**WORK INSTRUCTION**. Copy each line of the material beneath that holds the word "right".

**INPUT RECORDS**.
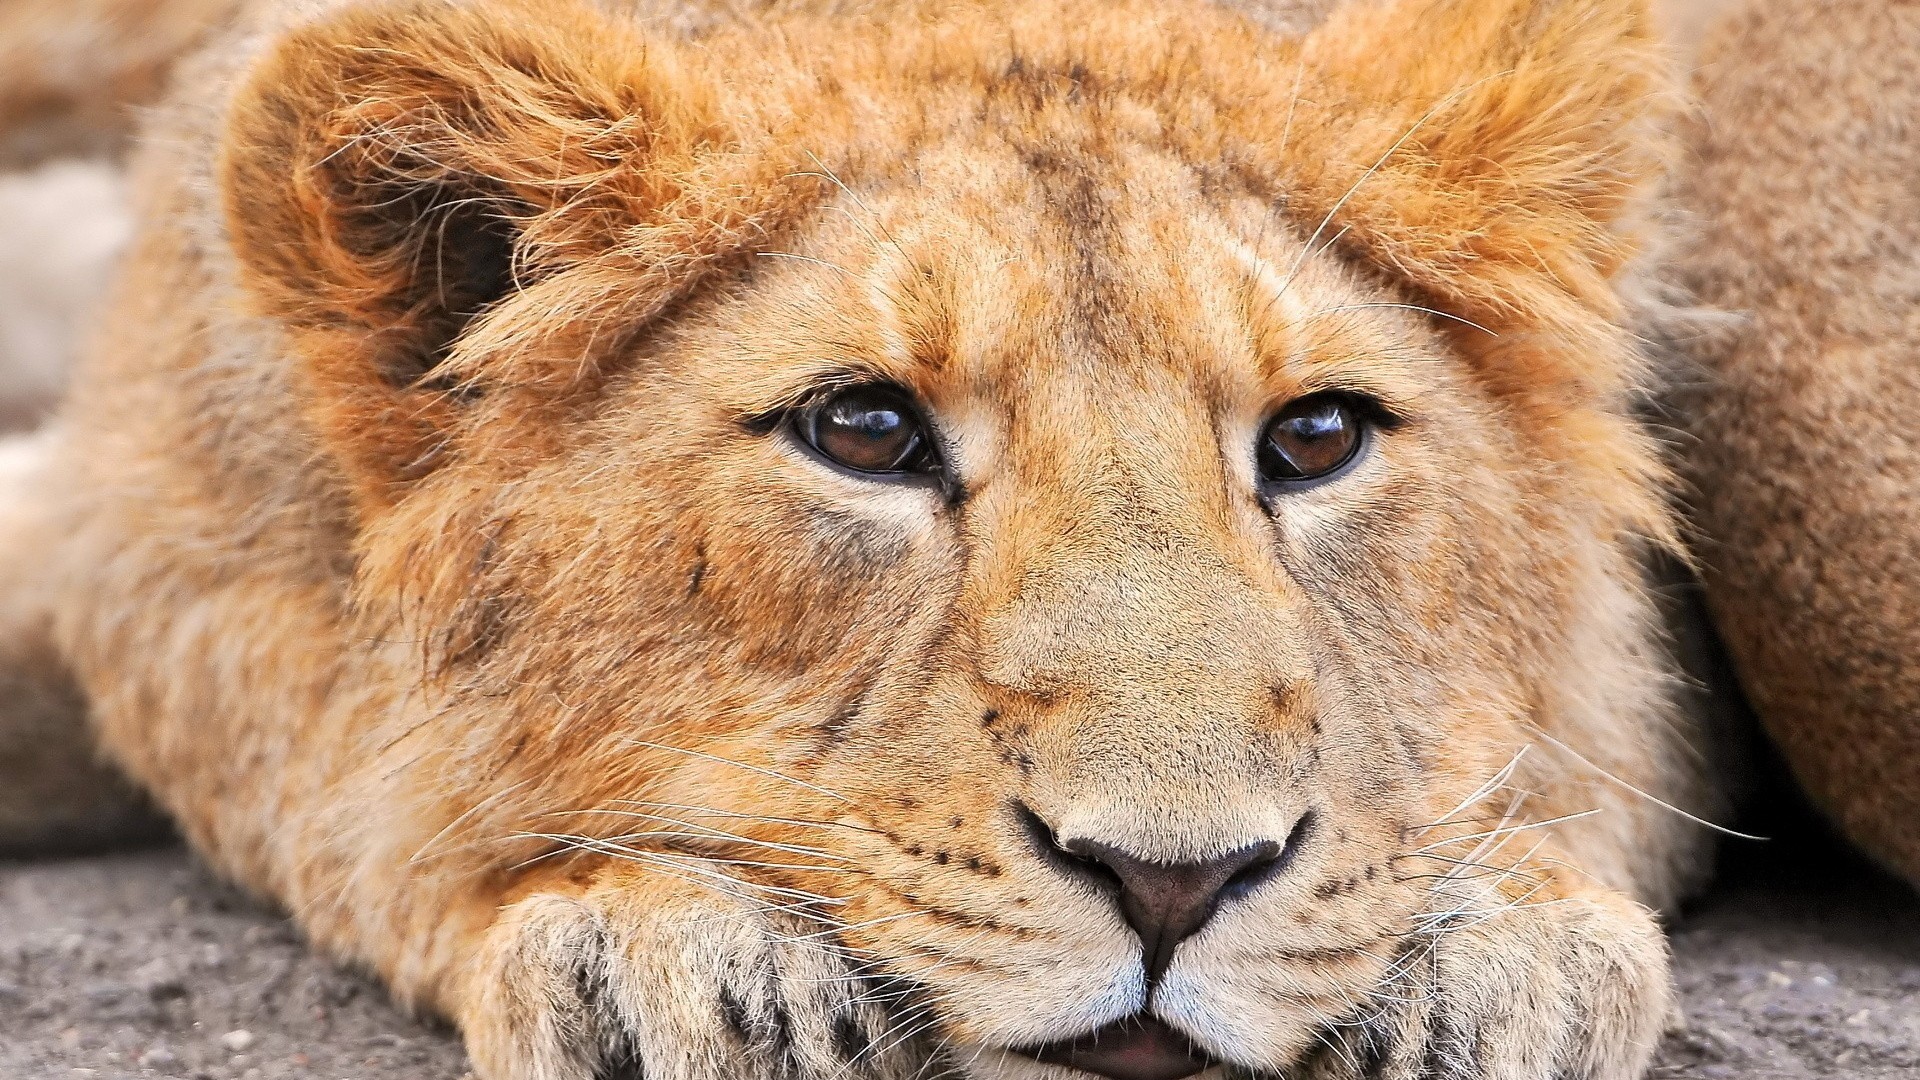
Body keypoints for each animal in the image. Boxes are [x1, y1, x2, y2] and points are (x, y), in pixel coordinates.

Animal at [0, 0, 1913, 1077]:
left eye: (1315, 440)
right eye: (866, 431)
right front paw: (680, 962)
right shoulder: (153, 545)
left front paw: (1489, 960)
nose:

**RESPONSE TO THE TASK**.
right eye: (866, 431)
right front paw: (680, 962)
right shoulder: (153, 545)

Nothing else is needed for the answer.